Four years from now, South Korea will have solved the largest issue to plague educational institutions and students since the beginning of time: hunchbacks. Embracing tablets, its government plans to completely replace heavy paper textbooks with tablets and e-book in every single school by 2015.

Ever since the Kindle e-reader hopped onto the scene in 2007, the dream of completely digitalizing all educational material and cramming it into a slim and light device slowly became feasible, albeit at turtle speeds. While schools in the U.S. are still figuring how to integrate e-books into classrooms with ongoing experiments and trials using devices like the Kindle and iPad, South Korea's Ministry of Education, Science and Technology has agreed to spend $2 billion over the next several years to provide every school kid with a free tablet and digitized versions of textbooks.

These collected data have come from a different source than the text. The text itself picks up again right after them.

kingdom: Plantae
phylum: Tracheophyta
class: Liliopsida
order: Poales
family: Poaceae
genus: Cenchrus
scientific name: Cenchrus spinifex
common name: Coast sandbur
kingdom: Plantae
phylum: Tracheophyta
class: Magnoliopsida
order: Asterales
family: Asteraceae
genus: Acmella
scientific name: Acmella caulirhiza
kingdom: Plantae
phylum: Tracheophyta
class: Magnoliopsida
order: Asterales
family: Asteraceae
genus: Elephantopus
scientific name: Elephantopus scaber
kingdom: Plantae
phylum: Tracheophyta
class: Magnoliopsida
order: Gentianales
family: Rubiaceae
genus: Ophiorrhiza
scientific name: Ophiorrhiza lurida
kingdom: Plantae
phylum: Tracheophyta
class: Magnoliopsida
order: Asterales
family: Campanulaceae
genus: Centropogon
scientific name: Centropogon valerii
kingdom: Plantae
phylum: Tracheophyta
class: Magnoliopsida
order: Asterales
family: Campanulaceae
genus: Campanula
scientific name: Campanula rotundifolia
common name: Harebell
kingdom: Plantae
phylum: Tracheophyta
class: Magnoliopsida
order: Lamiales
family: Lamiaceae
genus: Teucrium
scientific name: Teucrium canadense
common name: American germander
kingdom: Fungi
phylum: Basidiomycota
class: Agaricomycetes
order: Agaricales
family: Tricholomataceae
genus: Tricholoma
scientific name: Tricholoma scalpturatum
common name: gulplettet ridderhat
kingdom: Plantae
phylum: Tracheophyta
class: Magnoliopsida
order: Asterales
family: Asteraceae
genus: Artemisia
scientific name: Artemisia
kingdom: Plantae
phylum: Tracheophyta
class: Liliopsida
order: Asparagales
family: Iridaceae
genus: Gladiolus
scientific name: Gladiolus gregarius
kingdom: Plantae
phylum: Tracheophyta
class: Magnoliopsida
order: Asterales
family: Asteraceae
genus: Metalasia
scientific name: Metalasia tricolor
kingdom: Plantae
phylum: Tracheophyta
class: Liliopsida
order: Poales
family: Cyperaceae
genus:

With tablets, students will be able to interact with their reading materials like never before. Where one laptop per child in the classroom might have saw little success due to the clunky nature of laptop devices, powerful tablets capable of displaying rich multimedia should see a higher success rate in schools, just because holding it is like holding a book. It feels natural and comfortable.

"We don't expect the shift to digital textbooks to be difficult as students today are very accustomed to the digital environment," said a Ministry of Education official.

The timing couldn't be better. Electronics giants such as Apple and Samsung have really managed to cut down on the weight and size of tablets without skimping on usability. South Korea might be a relatively small country compared to the likes of the U.S., China or Russia, but if all goes according to plan by 2015, the years after that could see all printed textbooks become extinct in schools worldwide. Mind you, that's not necessarily a bad thing, so long as students aren't playing Angry Birds when they should be practicing their algebra.